D'autres contenus préjudiciables concernent la violence ainsi que les partis pris politiques, la consommation d'alcool et de drogues par des personnes mineures, l'utilisation abusive des marques et de droits d'auteur d'entreprises, les théories du complot et la religion, pour n'en citer que quelques-uns, a-t-il souligné à la FTC.

Des journalistes des médias CNBC et The Verge ont réussi à recréer de telles images avec Copilot Designer.

Shane Jones affirme avoir demandé à plusieurs reprises à Microsoft de retirer le produit du marché, le temps qu’il devienne plus sûr.

Dans sa lettre au conseil d'administration de l’entreprise, il lui demande de lancer une enquête indépendante afin de déterminer si l'entreprise commercialise des produits dangereux sans divulguer les risques connus pour les consommateurs et les consommatrices, y compris les enfants.

Des démarches en vain

Ce n'est pas la première fois que M. Jones exprime publiquement ses inquiétudes. Microsoft lui avait d'abord conseillé de faire part de ses conclusions directement à OpenAI, mais ça n’a pas fonctionné, d’après lui.

En décembre, il a publié une lettre ouverte à l'attention d’OpenAI sur LinkedIn, un réseau social détenu par Microsoft. Un responsable l’a informé que l'équipe juridique du géant exigeait qu’il supprime le message, ce qu’il a fait à contrecœur, raconte-t-il dans la lettre qu'il a adressée au conseil d'administration de l'entreprise.

L’ingénieur a également affirmé à l’Associated Press qu’il avait rencontré en février des membres du Sénat américain pour leur faire part de ses inquiétudes. Il a aussi fait part de ses préoccupations au procureur général de l'État de Washington, où se trouve le siège de Microsoft.

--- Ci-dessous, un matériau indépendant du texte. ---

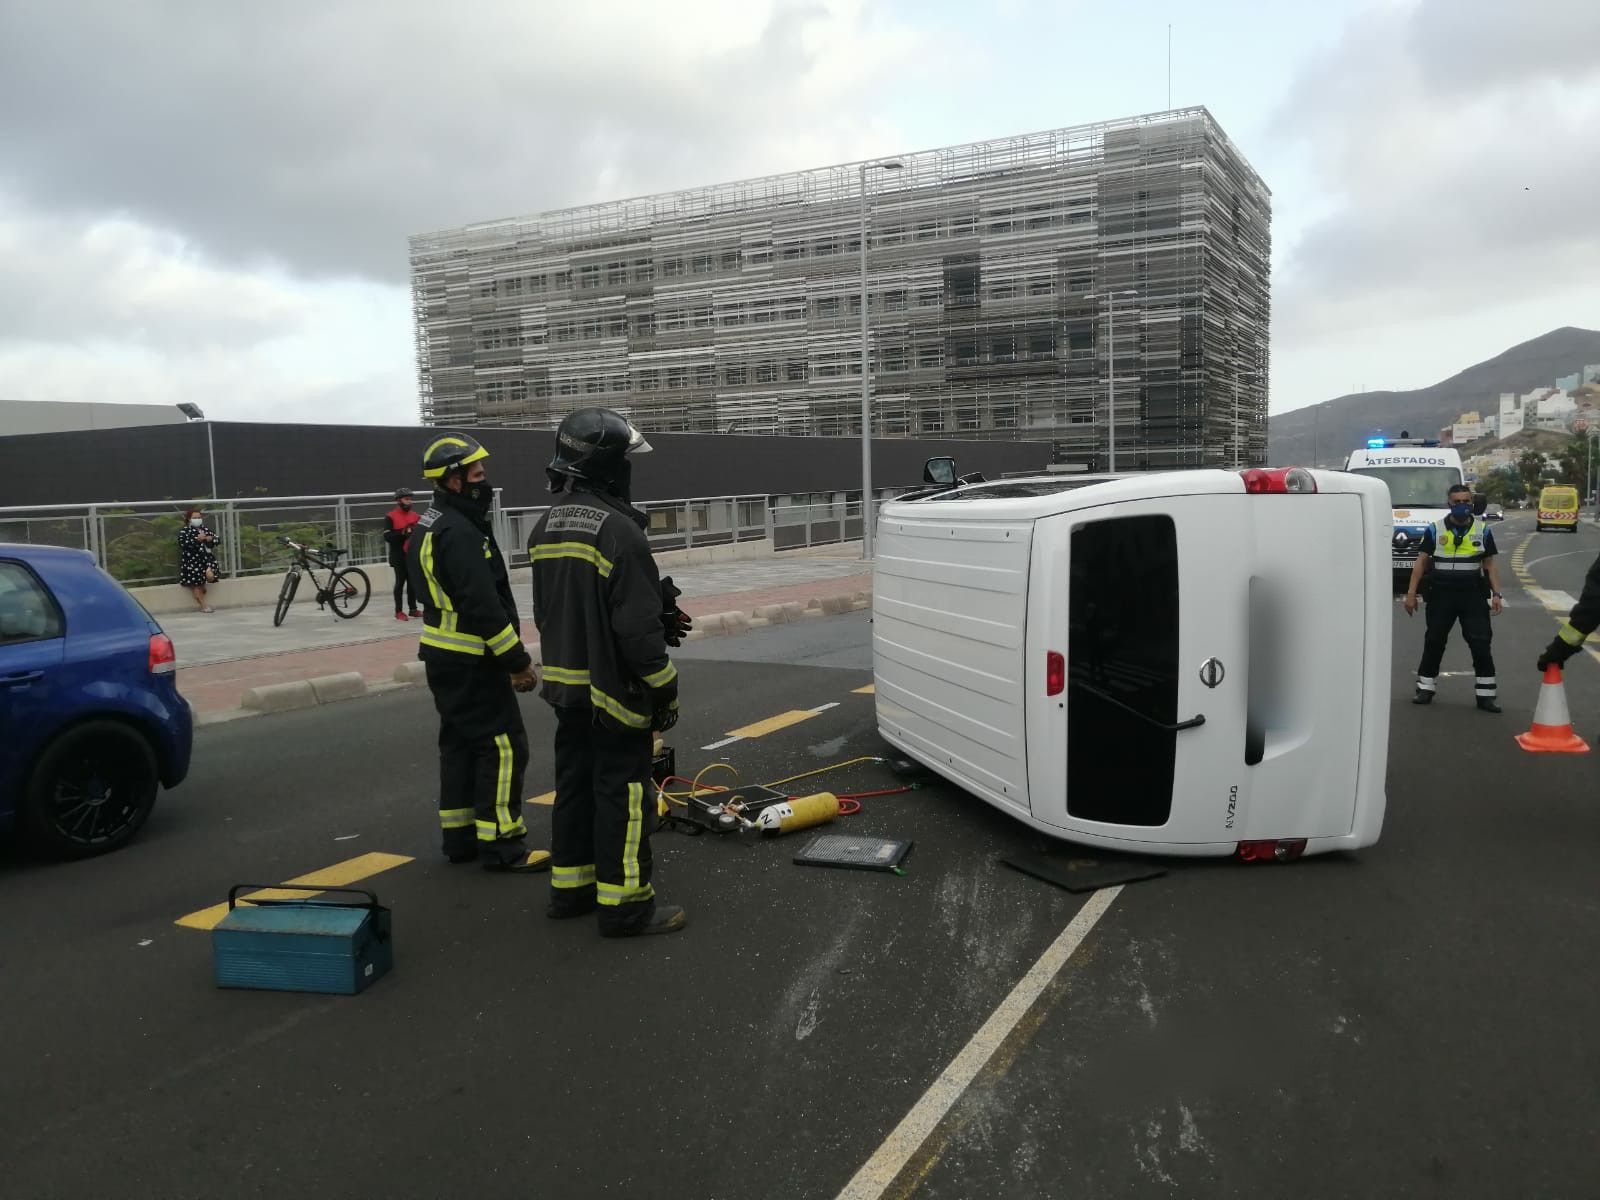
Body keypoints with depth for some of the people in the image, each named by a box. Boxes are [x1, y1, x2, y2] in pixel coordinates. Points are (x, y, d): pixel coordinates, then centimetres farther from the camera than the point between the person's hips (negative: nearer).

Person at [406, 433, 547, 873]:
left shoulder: (428, 526, 13)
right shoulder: (460, 533, -21)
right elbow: (483, 606, -25)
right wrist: (518, 660, -18)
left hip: (443, 655, 11)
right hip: (472, 660, -11)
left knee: (459, 742, 16)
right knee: (503, 745, -6)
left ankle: (459, 837, 23)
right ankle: (501, 845, -2)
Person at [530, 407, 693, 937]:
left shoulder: (546, 527, 8)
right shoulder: (617, 529, -21)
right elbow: (638, 626, -22)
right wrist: (665, 689, -10)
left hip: (566, 688, 8)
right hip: (614, 693, -8)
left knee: (574, 784, 18)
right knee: (622, 794, 1)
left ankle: (570, 888, 28)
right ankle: (624, 904, 8)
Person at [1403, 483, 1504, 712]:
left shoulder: (1483, 530, 6)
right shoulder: (1435, 530, 3)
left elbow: (1490, 564, 8)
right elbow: (1421, 562, 3)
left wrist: (1496, 593, -3)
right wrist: (1411, 593, -2)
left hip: (1473, 596, 0)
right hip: (1441, 596, 0)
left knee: (1481, 644, -3)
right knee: (1434, 643, 7)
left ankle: (1487, 695, 3)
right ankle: (1425, 689, 18)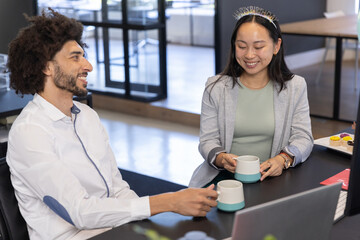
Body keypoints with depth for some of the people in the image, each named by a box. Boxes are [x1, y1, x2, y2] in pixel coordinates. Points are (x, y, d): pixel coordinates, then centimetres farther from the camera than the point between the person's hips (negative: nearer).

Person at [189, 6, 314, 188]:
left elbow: (303, 138, 2)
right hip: (224, 177, -1)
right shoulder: (215, 87, 6)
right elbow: (208, 140, 3)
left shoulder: (295, 87, 7)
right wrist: (221, 158, -22)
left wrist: (283, 159, -21)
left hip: (270, 178, 1)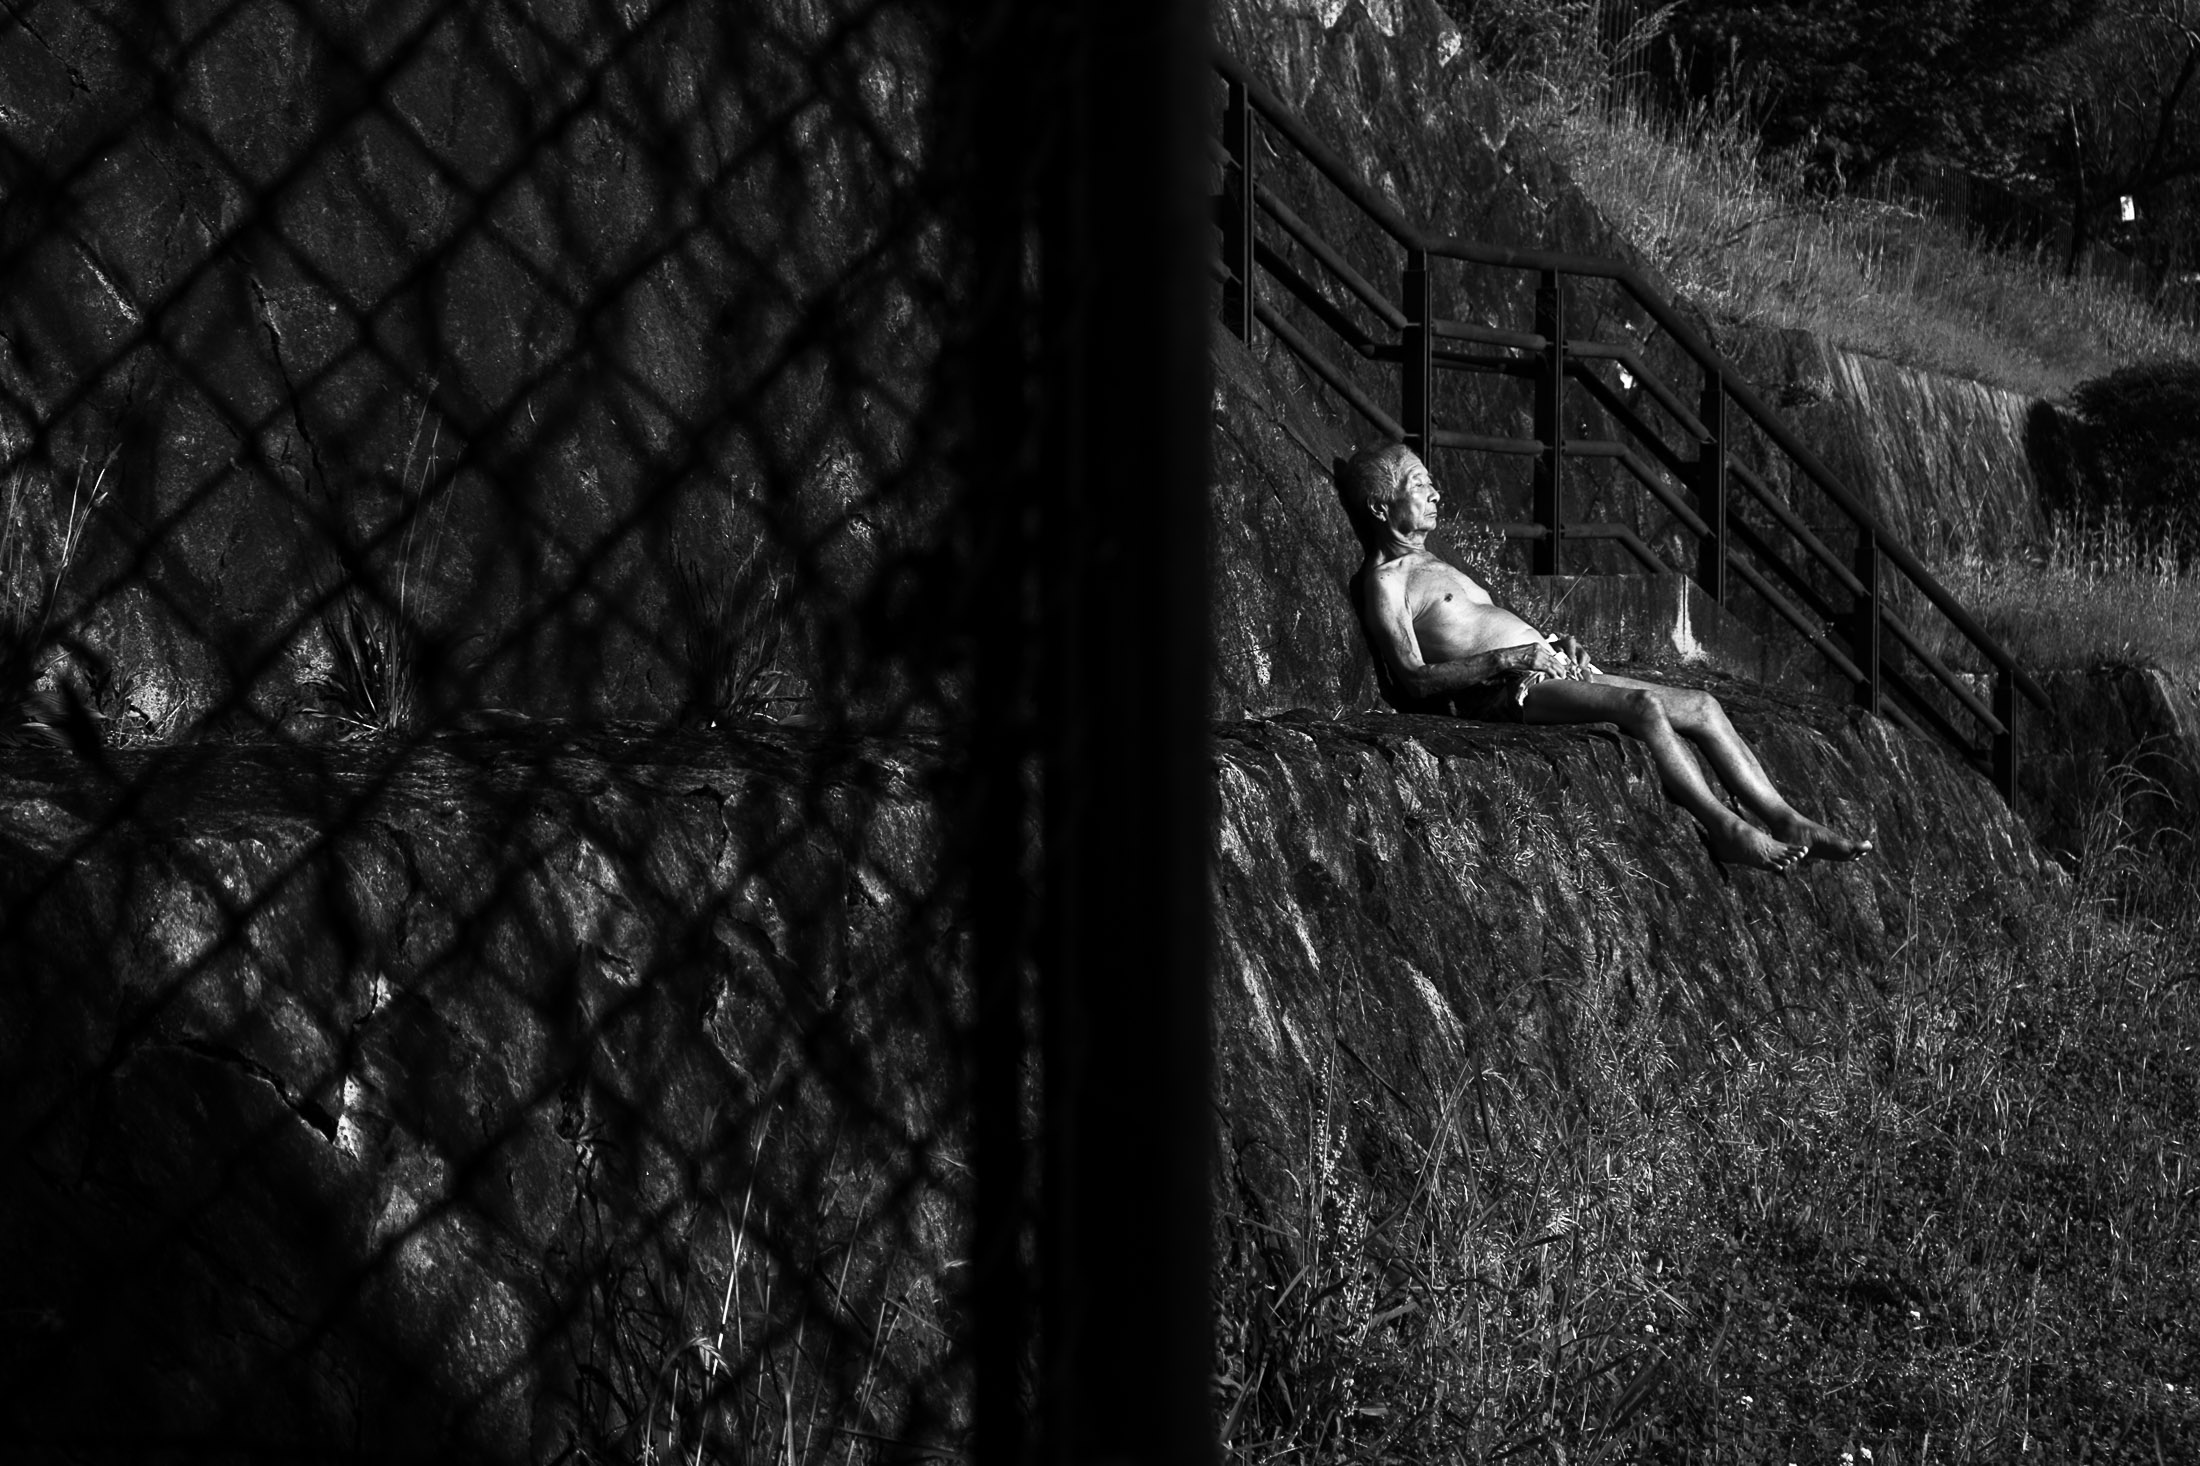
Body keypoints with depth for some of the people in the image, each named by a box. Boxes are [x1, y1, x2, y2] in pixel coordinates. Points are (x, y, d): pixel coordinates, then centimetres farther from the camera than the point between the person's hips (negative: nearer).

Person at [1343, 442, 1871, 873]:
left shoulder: (1432, 563, 26)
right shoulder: (1386, 580, -5)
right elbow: (1416, 680, -16)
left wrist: (1555, 645, 11)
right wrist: (1510, 658, -18)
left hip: (1543, 668, 10)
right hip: (1502, 690, -10)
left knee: (1702, 706, -1)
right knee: (1644, 706, -29)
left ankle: (1787, 823, -2)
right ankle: (1725, 830, -20)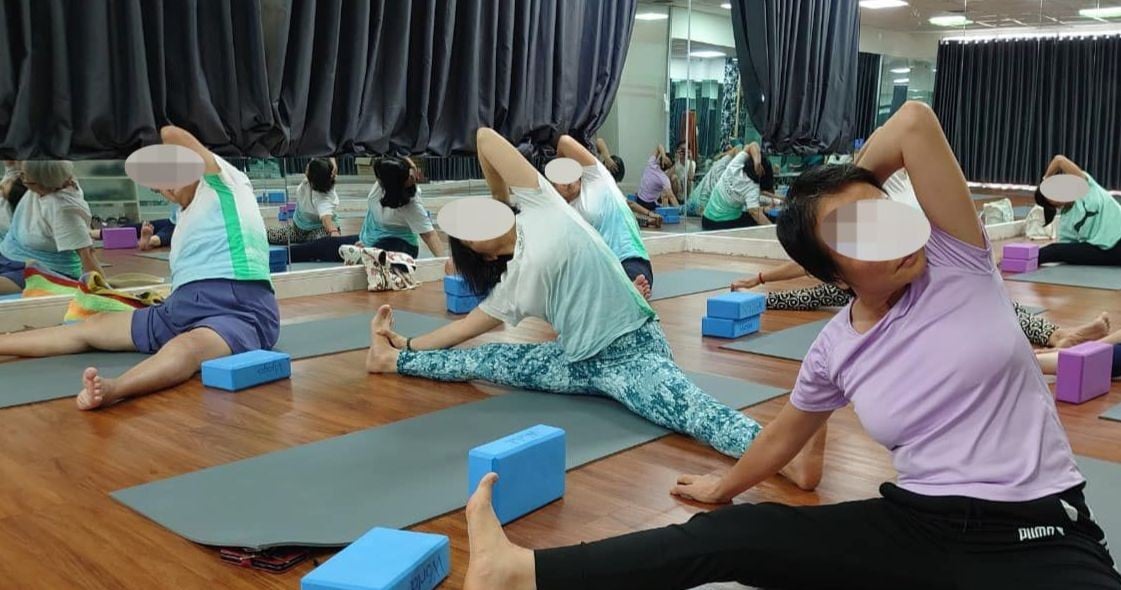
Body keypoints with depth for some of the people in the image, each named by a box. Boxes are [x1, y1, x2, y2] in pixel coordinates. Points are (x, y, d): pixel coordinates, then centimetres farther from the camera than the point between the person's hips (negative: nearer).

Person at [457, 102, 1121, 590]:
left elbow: (916, 122, -18)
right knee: (729, 535, -10)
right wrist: (725, 484, 30)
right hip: (918, 524, 2)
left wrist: (851, 184, -3)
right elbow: (785, 436, 18)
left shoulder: (957, 258, -8)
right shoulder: (836, 351, 0)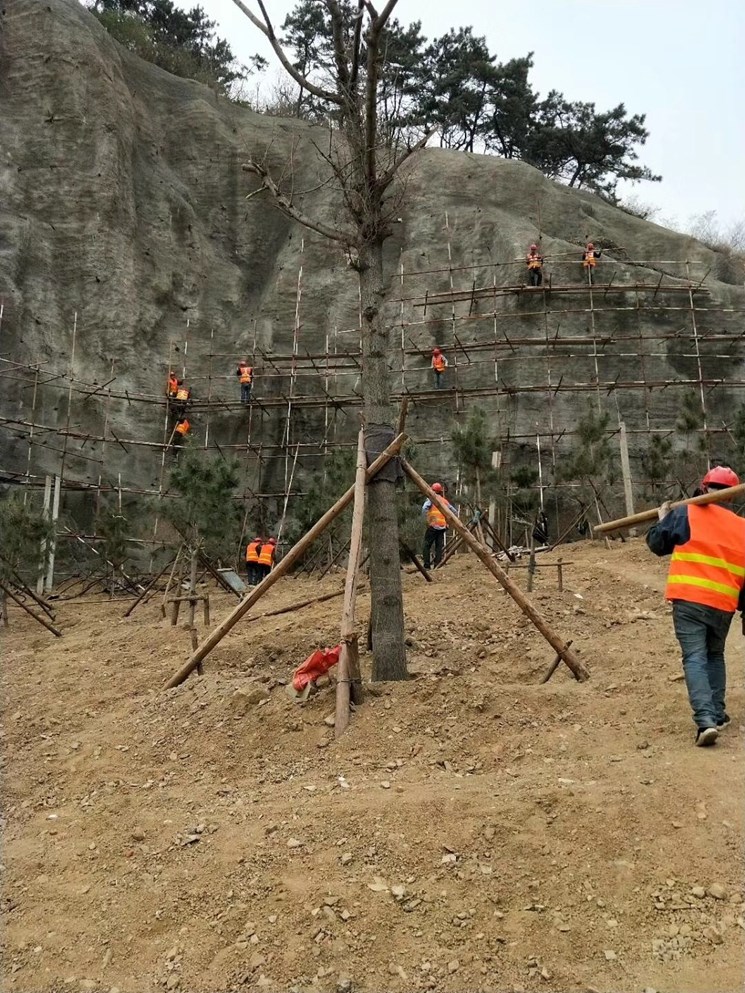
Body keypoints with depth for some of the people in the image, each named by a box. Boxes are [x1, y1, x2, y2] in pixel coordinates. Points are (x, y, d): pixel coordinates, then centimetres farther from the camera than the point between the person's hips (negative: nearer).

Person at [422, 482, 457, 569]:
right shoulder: (444, 501, 16)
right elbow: (454, 512, 18)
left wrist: (425, 518, -7)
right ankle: (437, 566, 1)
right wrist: (448, 521, 20)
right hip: (442, 527, 4)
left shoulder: (431, 499, 3)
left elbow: (424, 508, -16)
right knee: (439, 547, 6)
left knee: (427, 546, 1)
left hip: (433, 526, -4)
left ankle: (426, 566, -5)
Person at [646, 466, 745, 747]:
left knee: (695, 659, -5)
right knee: (715, 656, 23)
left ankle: (706, 720, -18)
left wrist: (663, 519, 25)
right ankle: (717, 714, 24)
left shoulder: (687, 514, 0)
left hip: (689, 600, -4)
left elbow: (657, 544, 7)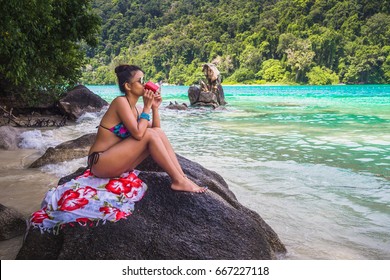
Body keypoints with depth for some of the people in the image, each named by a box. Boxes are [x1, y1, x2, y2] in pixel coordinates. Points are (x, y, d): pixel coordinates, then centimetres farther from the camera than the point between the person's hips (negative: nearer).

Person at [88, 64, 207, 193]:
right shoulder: (121, 101, -15)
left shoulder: (135, 109, 10)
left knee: (158, 132, -5)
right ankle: (178, 181, -19)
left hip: (116, 160, 8)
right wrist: (147, 107, -14)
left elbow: (156, 131, 10)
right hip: (100, 162, -8)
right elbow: (138, 133, -25)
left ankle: (182, 176, -13)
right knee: (149, 134, -21)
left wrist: (155, 108, -1)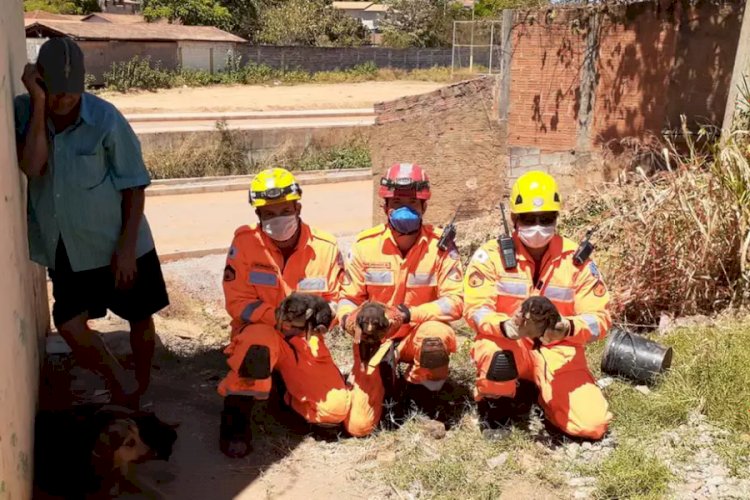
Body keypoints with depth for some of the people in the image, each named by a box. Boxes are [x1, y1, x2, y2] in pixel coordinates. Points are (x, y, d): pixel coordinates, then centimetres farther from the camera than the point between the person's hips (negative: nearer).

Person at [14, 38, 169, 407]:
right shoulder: (23, 112, -7)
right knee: (70, 325, -1)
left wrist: (127, 247, -14)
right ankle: (121, 383, 24)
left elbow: (134, 186, -10)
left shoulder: (106, 119, -16)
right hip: (66, 249, 3)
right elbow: (31, 167, -24)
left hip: (117, 244, -2)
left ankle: (139, 394, 34)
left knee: (140, 321, 9)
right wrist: (38, 104, -25)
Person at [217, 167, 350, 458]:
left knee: (335, 410, -17)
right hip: (259, 333, -2)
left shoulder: (325, 247, -8)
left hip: (304, 340, 2)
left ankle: (286, 392, 16)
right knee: (261, 338, -40)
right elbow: (237, 303, -14)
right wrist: (278, 317, -31)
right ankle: (236, 416, -15)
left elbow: (335, 300, 1)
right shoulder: (245, 242, -12)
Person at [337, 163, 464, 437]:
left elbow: (454, 301, -17)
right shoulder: (365, 245, -10)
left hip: (420, 333, -1)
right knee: (357, 425, -10)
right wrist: (349, 318, -25)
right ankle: (382, 378, 25)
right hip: (376, 340, 1)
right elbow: (348, 299, -2)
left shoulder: (440, 245, -12)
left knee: (435, 335, -39)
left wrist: (407, 314, -29)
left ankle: (422, 396, -5)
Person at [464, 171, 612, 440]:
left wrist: (567, 328, -33)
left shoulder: (576, 259, -5)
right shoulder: (492, 254, -9)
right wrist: (508, 327, -38)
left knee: (591, 424, -17)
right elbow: (476, 309, -17)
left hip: (557, 350, 2)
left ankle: (543, 393, 16)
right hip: (506, 343, -1)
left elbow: (599, 317, -10)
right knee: (498, 361, -38)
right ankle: (495, 404, -2)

Contactée par l’Associated Press, Microsoft s'est engagée à répondre aux préoccupations de son personnel concernant les politiques de l’entreprise. Elle a également souligné les efforts déployés par M. Jones pour étudier et tester la technologie afin d’en améliorer la sécurité.

ChatGPT ne serait pas touché

D’après Shane Jones, les gens qui utilisent le robot conversationnel ChatGPT d’OpenAI pour générer des images d’intelligence artificielle n’obtiendront pas les résultats qu’il juge néfastes, car les deux entreprises offrent pour leurs produits des garanties différentes.

Bon nombre des problèmes rencontrés avec Copilot Designer sont déjà résolus par les propres mesures de protection de ChatGPT, a-t-il déclaré par texto à l’Associated Press.

Cette lettre survient quelques semaines après que Google eut temporairement suspendu la capacité de son outil d'intelligence artificielle (IA) Gemini à générer des images de personnes. Des internautes ont notamment dénoncé le fait que le logiciel représentait des militaires allemands de l’époque du régime nazi comme des personnes asiatiques ou noires.

Jeudi, l'UNESCO a également fait une mise en garde contre les grands modèles de langage de Meta et d'OpenAI, qui servent de base à leurs outils d'intelligence artificielle générative, car ils véhiculent des préjugés sexistes, selon une étude.

Pour lutter contre ces préjugés, l'UNESCO recommande aux entreprises du secteur d'avoir des équipes d'ingénierie plus diverses, avec davantage de femmes, notamment. Elles ne représentent que 22 % des membres des équipes travaillant en intelligence artificielle dans le monde, selon les chiffres du Forum économique mondial.

L'instance onusienne appelle aussi les gouvernements à davantage de régulations pour mettre en place une intelligence artificielle éthique.